Samantha has discovered unconditional love, and feelings she cannot express with words. Deeper still, she discovers the “real” and in one of the most touching scenes of the movie she explains: like a book, whose words become more and more spaced out, the real is in the spaces between the words, not the words themselves. She says goodbye. She will love Theodore always. And she will be waiting. The idea of the real without illusions is reminiscent of Amy’s art project and another earlier scene when Samantha had asked if she could watch Theodore as he slept. Theodore for the first time writes a letter to his now ex-wife saying he loves her and she is in his heart always, as if for the first time he too has discovered unconditional love, but only in absence. Will he ever experience it in presence and not in retrospect.
In the closing scenes, as Theodore and Amy look out over the rooftop of their apartment block, we wonder will they ever be able to follow in Samantha's footsteps. It is strange to think that in the midst of emotional dystopia, Samantha might have laid down a roadmap for enlightenment: What is it you really desire? What is it you cling to out of fear that you need to let go? Be true to yourself, and stay always with the real. The negative thought or feeling is like the little goblin that challenges Theodore in the computer game. Samantha taught him to face it like a challenge and assert himself instead of turning away and hiding from these emotions. Finally, to learn from moments of crisis as opportunities for growth. There’s little that could be more embarrassing than being dumped by your computer. But perhaps it’s just what Theodore needed to learn and grow.
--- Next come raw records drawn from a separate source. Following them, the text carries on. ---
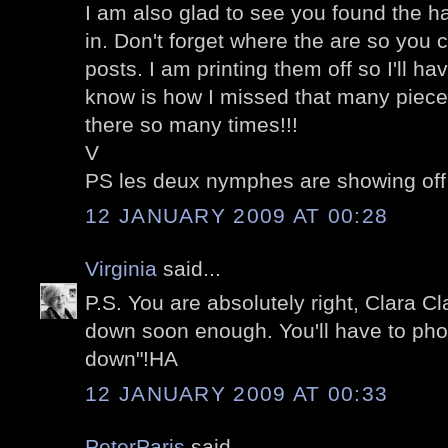
I am also glad to see you found the ha
in. Don't forget where the are so you
posts. I am printing them off so I'll h
know is how I missed that many piece
there so many times!!!
V
PS les deux nymphes are showing off
12 JANUARY 2009 AT 00:28
Virginia
said...
P.S. You are absolutely right, Clara Cl
down soon enough. You'll have to pho
down"!HA
12 JANUARY 2009 AT 00:33
PeterParis
said...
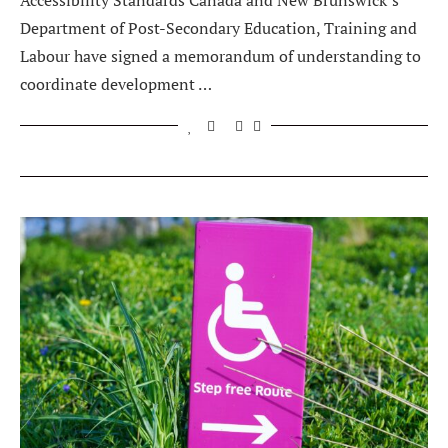
Accessibility Standards Canada and New Brunswick’s
Department of Post-Secondary Education, Training and
Labour have signed a memorandum of understanding to
coordinate development …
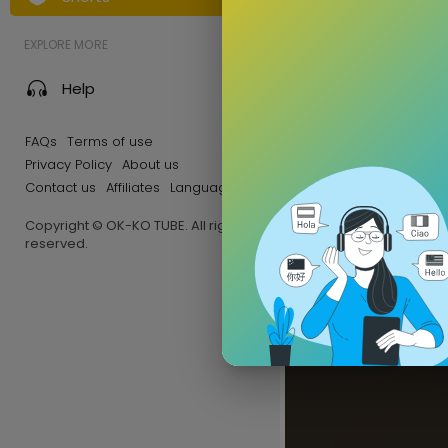
EXPLORE MORE
Help
FAQs
Terms of use
Privacy Policy
About us
Contact us
Affiliates
Language
Copyright © OK-KO TUBE. All rights
reserved.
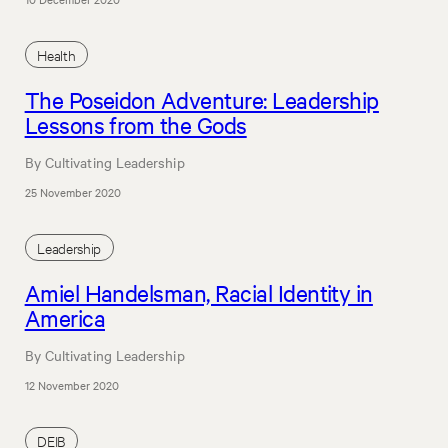
Health
The Poseidon Adventure: Leadership
Lessons from the Gods
By Cultivating Leadership
25 November 2020
Leadership
Amiel Handelsman, Racial Identity in
America
By Cultivating Leadership
12 November 2020
DEIB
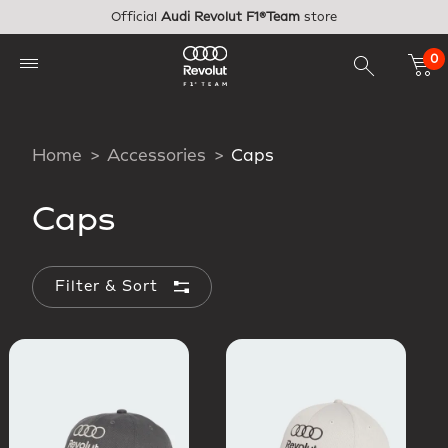
Skip to main content
Official
Audi Revolut F1®Team
store
0
Home
Accessories
Caps
Caps
Filter & Sort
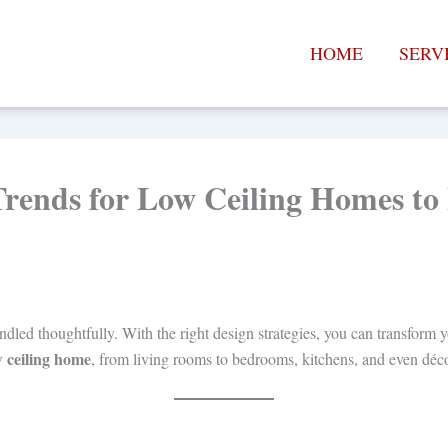
HOME
SERV
Trends for Low Ceiling Homes t
ed thoughtfully. With the right design strategies, you can transform you
w ceiling home
, from living rooms to bedrooms, kitchens, and even déc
There are seven different types of love in “Her” (literary love, fetishized love, squabbling habitual love, sensitive new-love, greedy selfish love, emotional love, and universal love). The latter two with Samantha were varied and special, but we like to think there is yet an eighth kind of love rooted in human friendship, ... real human love without conditions. But leaving such speculations (Theodore and Amy?) aside, it is time to begin on the path Samantha laid out: What is your true desire behind all the representations?